Executive producers Khazma 247 and Gabriel Teodros began work on the recently released local hiphop CD 911 Amerika shortly after the infamous September 11 terrorist attacks, gathering dozens of emcees, producers, and DJs to contribute to the project. In protest against America mobilizing for war, they mobilized to record.

Aesthetically, 911's songs uniformly fit the sound of Northwest hiphop: laid-back beats, smooth samples, and melodic raps. As much as this is protest art, though, there's almost no shouting or aggressive music on the disc; this is a peaceful rally. The lyrical content is the call to mental arms where the arguments are generally divided into two camps. The first is that the events of September 11 were destined to happen because of the U.S.'s ruthless political and economic policies toward foreign countries, especially Afghanistan. The second theme is that these artists refuse to go to war for America because they do not pledge allegiance to what they see as a corrupt, racist, morally reproachful government. The CD's liner notes even post anti-military opinions and statistics, and include contact information for groups like the Committee for Conscientious Objectors.

911 Amerika is jam-packed with politics, and, predictably, the most disappointing raps preach from shaky soapboxes. "Situations Critical" [sic] by Yirim Seck, Monk-Wordsmith, and Tom Gray refers to New York (and the U.S. by extension) as "Babylon," where "we're at the lowest point in history that we've ever been"--a broad speculation that's tough to swallow, given this country's past of nuking the Japanese, prohibiting women and non-whites from voting, and forcing entire races into slavery.

The weaker 911 songs are dulled by generic political wording that results in bland propaganda rather than artful storytelling or self-expression. In "Assist Us," Gabriel raps, "Just because [the U.S.] has the bigger guns doesn't make it right/When will we cherish, uphold, maintain, and preserve life?" In "Centurion," Khalil Crisis asks rhetorically, "Is freedom freedom when it's not distributed equally?/Can any one country prosper over all others peacefully?" The rhetoric here, though perfectly reasonable, is rote leftism. The problem is, the more literal and linear the political expression on 911, the less poetic the song. And as great socially conscious rappers like Ice Cube, KRS-One, and Dead Prez have shown us, a strong poetic sensibility is absolutely necessary for making compelling political hiphop.

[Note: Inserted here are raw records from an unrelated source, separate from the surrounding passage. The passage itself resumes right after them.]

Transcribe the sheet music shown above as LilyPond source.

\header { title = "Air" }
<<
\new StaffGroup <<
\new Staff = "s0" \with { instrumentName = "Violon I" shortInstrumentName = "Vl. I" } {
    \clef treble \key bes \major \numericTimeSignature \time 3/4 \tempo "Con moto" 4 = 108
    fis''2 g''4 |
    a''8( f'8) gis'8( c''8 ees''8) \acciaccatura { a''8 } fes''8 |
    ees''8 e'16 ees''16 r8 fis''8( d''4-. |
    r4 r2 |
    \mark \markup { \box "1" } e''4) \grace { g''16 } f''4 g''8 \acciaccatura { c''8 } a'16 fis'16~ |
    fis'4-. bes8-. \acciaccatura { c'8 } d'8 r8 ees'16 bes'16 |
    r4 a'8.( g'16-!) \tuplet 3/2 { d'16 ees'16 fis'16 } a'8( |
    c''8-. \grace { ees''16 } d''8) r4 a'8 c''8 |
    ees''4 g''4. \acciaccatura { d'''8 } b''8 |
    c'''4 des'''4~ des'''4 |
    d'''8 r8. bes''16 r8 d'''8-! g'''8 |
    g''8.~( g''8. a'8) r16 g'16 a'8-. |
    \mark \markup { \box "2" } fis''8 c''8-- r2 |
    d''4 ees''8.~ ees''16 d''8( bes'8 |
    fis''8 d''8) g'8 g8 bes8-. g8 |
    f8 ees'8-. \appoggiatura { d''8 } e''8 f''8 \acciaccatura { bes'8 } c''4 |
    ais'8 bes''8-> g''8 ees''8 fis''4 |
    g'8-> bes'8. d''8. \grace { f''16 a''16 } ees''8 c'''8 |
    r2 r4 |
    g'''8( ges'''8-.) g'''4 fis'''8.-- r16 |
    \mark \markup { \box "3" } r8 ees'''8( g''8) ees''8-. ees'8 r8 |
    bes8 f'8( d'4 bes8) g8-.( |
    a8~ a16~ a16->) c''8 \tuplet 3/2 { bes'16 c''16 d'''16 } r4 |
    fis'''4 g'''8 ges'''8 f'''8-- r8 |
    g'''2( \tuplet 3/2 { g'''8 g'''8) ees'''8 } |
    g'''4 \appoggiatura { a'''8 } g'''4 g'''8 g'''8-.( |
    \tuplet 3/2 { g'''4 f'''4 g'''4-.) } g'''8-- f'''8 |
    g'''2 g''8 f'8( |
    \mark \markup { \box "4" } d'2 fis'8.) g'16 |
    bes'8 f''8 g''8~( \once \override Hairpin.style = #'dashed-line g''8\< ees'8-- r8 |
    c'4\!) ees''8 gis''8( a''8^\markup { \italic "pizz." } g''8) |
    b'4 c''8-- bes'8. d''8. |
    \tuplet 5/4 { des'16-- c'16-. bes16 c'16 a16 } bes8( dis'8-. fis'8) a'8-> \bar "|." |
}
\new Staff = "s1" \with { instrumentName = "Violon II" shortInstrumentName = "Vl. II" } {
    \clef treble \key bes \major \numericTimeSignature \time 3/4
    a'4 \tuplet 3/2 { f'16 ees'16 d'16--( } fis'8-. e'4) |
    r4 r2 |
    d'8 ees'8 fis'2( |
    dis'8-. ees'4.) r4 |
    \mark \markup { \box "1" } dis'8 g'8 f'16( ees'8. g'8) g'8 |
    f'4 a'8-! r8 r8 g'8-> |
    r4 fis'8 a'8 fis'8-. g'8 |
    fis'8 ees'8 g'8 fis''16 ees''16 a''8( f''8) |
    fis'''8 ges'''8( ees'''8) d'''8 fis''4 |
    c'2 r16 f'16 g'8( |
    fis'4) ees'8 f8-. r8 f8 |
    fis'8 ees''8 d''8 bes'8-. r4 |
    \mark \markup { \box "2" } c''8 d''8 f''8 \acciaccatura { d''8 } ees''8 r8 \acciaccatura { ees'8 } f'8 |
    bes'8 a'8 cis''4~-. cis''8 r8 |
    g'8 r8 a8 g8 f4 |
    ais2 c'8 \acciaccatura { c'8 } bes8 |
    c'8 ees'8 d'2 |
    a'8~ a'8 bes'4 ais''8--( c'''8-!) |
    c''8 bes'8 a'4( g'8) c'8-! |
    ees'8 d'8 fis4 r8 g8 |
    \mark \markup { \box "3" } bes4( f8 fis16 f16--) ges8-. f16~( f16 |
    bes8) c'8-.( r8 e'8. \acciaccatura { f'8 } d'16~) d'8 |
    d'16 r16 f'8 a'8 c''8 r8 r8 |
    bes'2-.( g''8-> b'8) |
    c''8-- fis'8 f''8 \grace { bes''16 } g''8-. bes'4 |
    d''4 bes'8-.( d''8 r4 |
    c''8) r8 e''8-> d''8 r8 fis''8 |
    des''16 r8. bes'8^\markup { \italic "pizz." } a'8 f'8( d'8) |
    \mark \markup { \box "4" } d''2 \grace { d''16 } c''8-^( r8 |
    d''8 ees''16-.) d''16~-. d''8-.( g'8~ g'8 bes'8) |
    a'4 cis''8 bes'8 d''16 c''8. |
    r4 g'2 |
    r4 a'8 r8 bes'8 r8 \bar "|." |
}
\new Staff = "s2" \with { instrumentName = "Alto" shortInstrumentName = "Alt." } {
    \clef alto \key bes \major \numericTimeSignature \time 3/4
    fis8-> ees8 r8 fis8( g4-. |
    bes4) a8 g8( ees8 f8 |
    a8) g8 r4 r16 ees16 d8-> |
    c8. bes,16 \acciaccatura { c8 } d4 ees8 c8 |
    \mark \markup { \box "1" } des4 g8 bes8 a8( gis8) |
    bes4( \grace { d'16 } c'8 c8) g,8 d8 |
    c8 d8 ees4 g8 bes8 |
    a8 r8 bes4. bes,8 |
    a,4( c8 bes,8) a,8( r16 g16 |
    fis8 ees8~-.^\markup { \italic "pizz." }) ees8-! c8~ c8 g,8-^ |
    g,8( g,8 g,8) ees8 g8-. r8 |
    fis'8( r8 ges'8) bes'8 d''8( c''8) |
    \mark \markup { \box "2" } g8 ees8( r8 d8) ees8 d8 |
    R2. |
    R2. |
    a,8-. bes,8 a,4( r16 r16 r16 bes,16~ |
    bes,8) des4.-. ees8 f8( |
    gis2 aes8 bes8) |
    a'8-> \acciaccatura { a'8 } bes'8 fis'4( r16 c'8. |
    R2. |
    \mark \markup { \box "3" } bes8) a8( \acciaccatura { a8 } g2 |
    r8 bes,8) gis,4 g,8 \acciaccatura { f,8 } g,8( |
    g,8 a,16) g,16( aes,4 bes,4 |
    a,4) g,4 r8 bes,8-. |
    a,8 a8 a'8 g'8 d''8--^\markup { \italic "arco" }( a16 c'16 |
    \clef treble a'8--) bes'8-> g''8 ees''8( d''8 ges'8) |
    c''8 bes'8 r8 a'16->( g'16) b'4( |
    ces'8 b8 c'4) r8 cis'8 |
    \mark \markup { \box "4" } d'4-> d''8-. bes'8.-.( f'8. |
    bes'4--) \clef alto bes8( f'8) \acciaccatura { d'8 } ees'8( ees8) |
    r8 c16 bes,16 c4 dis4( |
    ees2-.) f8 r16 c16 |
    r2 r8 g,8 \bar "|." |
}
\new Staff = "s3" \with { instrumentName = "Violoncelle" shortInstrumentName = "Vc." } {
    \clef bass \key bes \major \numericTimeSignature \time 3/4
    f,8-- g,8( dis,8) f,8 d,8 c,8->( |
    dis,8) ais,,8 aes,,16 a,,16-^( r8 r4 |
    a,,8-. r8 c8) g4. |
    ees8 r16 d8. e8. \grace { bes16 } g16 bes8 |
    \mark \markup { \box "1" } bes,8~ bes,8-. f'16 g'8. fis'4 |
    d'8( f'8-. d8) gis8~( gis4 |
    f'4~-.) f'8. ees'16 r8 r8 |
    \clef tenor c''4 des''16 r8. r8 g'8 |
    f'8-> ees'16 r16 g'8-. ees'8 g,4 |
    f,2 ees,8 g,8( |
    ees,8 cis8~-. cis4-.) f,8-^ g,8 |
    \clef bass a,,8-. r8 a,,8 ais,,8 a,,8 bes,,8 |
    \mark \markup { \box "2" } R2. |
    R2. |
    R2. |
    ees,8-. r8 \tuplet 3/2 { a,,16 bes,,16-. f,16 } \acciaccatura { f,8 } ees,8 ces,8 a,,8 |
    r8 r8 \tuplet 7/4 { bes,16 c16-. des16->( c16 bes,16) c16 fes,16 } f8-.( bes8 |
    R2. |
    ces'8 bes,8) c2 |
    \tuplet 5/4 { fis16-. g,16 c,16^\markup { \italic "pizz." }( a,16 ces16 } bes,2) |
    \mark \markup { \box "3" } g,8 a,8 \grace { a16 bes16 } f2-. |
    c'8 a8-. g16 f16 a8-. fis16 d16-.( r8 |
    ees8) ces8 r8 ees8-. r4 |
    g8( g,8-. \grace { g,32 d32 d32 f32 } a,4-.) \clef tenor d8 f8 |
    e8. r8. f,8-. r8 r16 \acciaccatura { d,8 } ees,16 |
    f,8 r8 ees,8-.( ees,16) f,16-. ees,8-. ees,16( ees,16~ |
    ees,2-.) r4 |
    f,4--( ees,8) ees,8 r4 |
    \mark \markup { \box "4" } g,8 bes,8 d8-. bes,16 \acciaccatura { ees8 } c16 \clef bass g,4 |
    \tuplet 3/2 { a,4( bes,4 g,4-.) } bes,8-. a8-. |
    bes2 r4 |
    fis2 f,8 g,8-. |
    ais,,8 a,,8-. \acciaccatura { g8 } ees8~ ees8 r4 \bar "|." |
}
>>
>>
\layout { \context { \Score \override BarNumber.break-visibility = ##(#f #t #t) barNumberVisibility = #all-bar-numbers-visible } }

Luckily, 911 isn't completely overburdened with dubious or bland political rhetoric. In fact, there are a couple of fantastic tracks that present intelligent concepts in a compelling way. "Karma," a rap by E-Real Asim (from Black Anger) and Surge Spitable, uses hustling city blocks as an allegory for the drama between the U.S. and al-Qaeda terrorists. The first character boasts that he has the whole neighborhood under control, and the second, downtrodden but equally greedy, hides out to plot his revenge. The raps are dynamic and fresh, and the scenes are described in exquisite detail.

"God Bless Humanity" is another standout track, with a lethargic beat providing the groundwork for El Saba's spoken-word rant against a racist United States that's soliciting his participation in war. At one point the beat stops for him to yell, "You ignorant, arrogant white man, why can't you understand?!" He has fire in his belly, and his diatribe evokes a tangled mess of emotions around issues like the war on terrorism, the idea of America as "home," the militarized police force, and the complacent bystander. The song is essentially a middle finger aimed at American society, but because El Saba puts the highest premium on complex reasoning, "God Bless Humanity" is the most effective shout of protest on 911 Amerika.

In contrast, on "The Aftermath" it's not clear who has righteousness on their side. "God's comin' and God's runnin'," raps Silas Blak, over Vitamin D's fantastically smooth, funky, up-tempo beat. Like most tracks on 911, the song scrutinizes U.S. politics, but it also amusingly calls out hiphop itself in the last line of the chorus: "Are you ready for war/The enemy's too close to ignore/Use those fatigues what they're supposed to be for." Battlefield uniforms, from camouflage shirts to cargo pants, have been a big part of hiphop fashion. By calling out the clothing's function over its style, Blak presents a welcome level of self-consciousness amid the self-assurance that dominates the CD.

As a whole, 911 Amerika works because of the tracks that rise above political posturing. None of the songs present irrefutable arguments against the U.S. war on terrorism, but maybe that's not their place. As citizens of a "911 America," we get our fill of reactionary, pro-or-con politics everywhere we look. What's refreshing about this disc are the raw emotions, sophisticated storytelling, and understated humor used to interpret our current political situation. These elements broaden the discussion about our post-9/11 nation with new, interesting perspectives, without dampening the erratic, charismatic imagination that has made great political hiphop so compelling.